C'est l'histoire d'une tragédie qui nous emportera tous si l'Union européenne n'agit pas avant le 17 juin. Avant que les Grecs ne retournent aux urnes.
La démocratie a besoin de temps long, la crise jouit du temps court. Elle ne peut que gagner et faire le jeu des démagogues. Pour l'instant, ils ne sont que 6,9 % àavoir voté pour le parti néonazi d'Aube dorée. Même s'il devait en rester là, ce chiffre sonne comme une alerte. N'en déplaise à ceux qui, sur Internet, n'y voient qu'une figure journalistique pour éviter de parler des "vrais problèmes" ou du score effectivement plus important de Siriza, la multiplication des ratonnades contre les immigrés dans les rues d'Athènes ne relève pas de la "mythologie grecque", mais d'une triste réalité.
Après avoir nié le danger de l'intégrisme musulman sous prétexte du racisme, certains sont visiblement prêts à nier le danger de l'extrême droite et du racisme sous prétexte de la crise grecque. Ceux-là vivent visiblement dans un monde simple, bien plus idéologique que journalistique, où l'on choisit son camp : celui des purs contre les méchants. Les musulmans contre George Bush, les Grecs contre Angela Merkel. De même qu'il n'existerait aucun danger intégriste sous prétexte que Bush était le pire président du monde, les Grecs ne seraient coupables de rien... sous prétexte qu'Angela Merkel est une chancelière désespérante.
Pourtant, rien n'est si simple. Du moins si l'on accepte de regarder ces enjeux sous un angle factuel et non idéologique, c'est-à-dire en face. L'Allemagne, qui a fait tant d'efforts et de sacrifices pour mettre ses comptes à flot après la réunification, est logiquement réticente à l'idée de faire cause commune avec laGrèce, mais coupable de ne pas avoir fait passer cette réticence avant l'intérêt général.
Elle ne fera rien tant que ses propres taux d'intérêt seront mieux servis par l'abandon que par la solidarité, c'est-à-dire la mutualisation des dettes au niveau européen. Cette prise de conscience finira bien par arriver. Une faillite grecque entraînera l'Europe et ses banques, y compris allemandes, dans un tourbillon qui nous affectera tous. Le problème, c'est que ce déclic arrivera trop tard.
Agir avant le 17 juin
C'est maintenant, avant le 17 juin, qu'il faut proposer aux Grecs un nouveau plan européen, fait de temps et d'oxygène pour rembourser, de monétisation de la dette par la Banque européenne et de vieille dette renégociée. C'est ce plan, plus urgent que les euro-obligations, qui presse. Lui seul peut leur donner envie de trouver une majorité constructive, où la colère juste de Siriza et le pragmatisme nécessaire du Pasok pourraient cohabiter.
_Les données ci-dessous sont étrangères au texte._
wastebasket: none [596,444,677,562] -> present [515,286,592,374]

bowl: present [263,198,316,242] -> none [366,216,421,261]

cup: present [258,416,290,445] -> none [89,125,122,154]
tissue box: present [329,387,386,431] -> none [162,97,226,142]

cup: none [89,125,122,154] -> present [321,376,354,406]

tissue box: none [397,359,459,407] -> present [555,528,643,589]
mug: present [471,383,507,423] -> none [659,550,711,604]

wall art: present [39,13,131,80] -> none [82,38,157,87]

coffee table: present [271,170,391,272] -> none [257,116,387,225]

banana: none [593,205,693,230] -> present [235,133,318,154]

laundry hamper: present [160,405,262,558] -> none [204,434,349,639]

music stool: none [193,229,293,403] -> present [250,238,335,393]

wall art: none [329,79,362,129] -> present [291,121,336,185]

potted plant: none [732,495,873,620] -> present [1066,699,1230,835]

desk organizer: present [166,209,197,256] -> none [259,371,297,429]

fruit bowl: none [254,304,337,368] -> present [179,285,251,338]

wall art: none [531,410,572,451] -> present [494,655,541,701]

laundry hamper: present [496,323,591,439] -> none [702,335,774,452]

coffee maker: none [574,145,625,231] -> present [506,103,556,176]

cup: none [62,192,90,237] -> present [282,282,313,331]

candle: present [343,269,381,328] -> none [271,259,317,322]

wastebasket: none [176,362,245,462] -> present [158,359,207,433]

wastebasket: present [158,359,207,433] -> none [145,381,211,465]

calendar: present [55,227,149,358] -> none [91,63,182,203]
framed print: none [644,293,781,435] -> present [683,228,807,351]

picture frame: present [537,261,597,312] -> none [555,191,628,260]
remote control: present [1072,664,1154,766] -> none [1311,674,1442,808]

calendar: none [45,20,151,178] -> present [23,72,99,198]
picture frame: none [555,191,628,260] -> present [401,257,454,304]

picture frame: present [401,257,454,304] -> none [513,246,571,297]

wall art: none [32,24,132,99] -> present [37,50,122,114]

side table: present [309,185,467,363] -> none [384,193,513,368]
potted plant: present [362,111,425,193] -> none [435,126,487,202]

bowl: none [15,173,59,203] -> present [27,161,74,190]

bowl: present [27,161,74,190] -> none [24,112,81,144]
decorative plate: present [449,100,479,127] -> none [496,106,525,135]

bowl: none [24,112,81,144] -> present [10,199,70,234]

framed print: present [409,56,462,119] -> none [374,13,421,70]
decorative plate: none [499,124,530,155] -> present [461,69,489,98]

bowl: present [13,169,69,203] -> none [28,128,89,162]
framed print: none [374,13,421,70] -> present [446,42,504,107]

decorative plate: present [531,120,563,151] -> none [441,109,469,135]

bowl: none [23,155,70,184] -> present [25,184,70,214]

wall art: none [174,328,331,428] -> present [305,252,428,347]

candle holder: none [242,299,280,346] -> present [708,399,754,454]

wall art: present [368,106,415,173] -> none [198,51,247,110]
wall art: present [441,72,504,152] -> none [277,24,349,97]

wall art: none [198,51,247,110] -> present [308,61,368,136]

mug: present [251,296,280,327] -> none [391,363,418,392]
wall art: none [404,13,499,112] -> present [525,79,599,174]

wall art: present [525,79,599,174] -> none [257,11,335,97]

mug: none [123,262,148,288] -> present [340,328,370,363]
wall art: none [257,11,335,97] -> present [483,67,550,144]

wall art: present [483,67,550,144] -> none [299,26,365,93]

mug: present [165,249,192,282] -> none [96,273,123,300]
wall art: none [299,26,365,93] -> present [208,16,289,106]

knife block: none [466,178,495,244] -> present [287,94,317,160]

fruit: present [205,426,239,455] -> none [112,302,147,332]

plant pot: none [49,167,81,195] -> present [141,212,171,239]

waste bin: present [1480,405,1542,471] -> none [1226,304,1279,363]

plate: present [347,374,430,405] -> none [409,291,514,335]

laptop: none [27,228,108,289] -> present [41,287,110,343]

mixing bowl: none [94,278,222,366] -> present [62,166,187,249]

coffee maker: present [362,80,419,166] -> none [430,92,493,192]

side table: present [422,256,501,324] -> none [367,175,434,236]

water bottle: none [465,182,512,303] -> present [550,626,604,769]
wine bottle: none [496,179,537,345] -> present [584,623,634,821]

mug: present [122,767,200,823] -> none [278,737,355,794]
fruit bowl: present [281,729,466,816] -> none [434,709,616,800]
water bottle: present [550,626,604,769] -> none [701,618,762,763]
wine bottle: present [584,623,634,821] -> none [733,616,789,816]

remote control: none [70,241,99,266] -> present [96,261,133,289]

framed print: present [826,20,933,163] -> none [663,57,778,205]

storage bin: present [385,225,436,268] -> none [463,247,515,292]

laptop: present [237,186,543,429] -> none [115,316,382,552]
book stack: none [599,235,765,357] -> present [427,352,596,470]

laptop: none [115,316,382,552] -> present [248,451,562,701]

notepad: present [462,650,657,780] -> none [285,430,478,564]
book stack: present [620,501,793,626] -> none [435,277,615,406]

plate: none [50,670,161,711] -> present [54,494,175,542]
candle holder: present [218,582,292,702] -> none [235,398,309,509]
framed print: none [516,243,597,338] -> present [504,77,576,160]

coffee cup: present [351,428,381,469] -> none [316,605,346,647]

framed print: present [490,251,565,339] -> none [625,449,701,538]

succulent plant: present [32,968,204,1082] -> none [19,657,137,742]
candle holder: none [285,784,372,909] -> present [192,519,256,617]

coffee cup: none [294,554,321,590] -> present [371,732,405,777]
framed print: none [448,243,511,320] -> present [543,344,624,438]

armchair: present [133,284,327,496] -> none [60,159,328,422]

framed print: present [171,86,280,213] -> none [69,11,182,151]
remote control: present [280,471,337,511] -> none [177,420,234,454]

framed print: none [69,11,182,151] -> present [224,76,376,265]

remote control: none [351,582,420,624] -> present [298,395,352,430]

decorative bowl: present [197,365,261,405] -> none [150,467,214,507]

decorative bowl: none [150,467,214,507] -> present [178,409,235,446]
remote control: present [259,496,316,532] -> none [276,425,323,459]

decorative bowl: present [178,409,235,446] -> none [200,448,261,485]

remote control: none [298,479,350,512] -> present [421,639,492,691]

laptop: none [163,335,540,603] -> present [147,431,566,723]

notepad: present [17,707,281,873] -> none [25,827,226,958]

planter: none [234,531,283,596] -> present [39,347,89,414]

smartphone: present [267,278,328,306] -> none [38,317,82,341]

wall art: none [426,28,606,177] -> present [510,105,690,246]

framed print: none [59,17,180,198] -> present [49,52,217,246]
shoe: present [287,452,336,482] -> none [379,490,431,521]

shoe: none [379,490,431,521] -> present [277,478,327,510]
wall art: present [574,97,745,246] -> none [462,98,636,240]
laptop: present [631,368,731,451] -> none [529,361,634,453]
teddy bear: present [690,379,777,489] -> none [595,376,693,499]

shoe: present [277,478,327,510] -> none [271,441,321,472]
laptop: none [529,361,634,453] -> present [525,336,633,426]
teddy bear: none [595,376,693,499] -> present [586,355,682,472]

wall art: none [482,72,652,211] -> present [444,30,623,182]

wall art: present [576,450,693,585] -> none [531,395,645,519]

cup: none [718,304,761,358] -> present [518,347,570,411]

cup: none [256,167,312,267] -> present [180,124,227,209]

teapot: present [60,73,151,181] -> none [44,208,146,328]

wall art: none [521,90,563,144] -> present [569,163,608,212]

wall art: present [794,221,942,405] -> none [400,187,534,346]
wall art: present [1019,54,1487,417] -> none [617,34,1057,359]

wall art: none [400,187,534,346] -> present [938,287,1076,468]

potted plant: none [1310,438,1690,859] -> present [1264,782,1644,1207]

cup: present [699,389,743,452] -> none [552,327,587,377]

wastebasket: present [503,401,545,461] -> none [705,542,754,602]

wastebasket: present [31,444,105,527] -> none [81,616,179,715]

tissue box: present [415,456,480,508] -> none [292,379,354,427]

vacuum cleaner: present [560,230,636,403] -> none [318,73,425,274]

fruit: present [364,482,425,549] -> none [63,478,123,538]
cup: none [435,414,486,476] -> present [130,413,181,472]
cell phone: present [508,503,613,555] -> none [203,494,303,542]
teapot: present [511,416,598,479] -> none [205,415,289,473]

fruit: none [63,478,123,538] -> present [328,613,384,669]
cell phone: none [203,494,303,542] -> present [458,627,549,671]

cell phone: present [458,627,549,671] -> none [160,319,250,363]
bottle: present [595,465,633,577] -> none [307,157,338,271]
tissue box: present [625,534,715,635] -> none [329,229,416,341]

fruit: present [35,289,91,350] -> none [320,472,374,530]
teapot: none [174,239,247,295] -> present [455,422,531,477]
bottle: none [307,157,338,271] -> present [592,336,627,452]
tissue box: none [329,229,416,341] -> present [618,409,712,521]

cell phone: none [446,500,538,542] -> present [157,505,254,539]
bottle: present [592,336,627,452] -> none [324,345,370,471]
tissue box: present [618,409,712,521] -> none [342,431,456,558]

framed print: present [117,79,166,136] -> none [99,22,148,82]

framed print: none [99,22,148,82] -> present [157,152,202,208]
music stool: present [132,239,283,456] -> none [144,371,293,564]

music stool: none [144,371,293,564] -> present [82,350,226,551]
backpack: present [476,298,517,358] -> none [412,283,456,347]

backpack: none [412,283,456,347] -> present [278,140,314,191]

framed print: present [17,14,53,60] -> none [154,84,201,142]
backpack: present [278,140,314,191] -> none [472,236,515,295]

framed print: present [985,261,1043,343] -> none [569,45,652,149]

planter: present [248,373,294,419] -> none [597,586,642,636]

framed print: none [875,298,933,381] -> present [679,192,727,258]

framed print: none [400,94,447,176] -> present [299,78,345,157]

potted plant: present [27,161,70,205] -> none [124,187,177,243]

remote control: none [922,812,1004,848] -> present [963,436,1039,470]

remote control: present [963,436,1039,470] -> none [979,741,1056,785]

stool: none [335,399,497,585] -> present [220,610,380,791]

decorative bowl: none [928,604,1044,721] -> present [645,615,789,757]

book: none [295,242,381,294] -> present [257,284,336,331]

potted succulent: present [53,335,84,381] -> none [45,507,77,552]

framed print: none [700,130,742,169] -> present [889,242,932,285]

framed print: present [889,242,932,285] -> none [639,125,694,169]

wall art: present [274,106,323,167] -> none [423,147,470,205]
Après, il sera trop tard. Trop tard pour convaincre les Grecs que leurs efforts en valent la peine. Trop tard pour éviter la faillite, la sortie de la zone euro et la tentation autoritaire. Ce jour-là, très bientôt, il ne servira à rien d'en vouloir aux Grecs, pourtant responsables. Que ce soit par un libéralisme hérité du rejet du communisme, ou par hantise de l'inflation ayant fait le lit du nazisme, ceux qui ont tardé à faire le nécessaire devront assumer leur part de responsabilité : avoir fait le jeu de tout ce qu'ils redoutaient.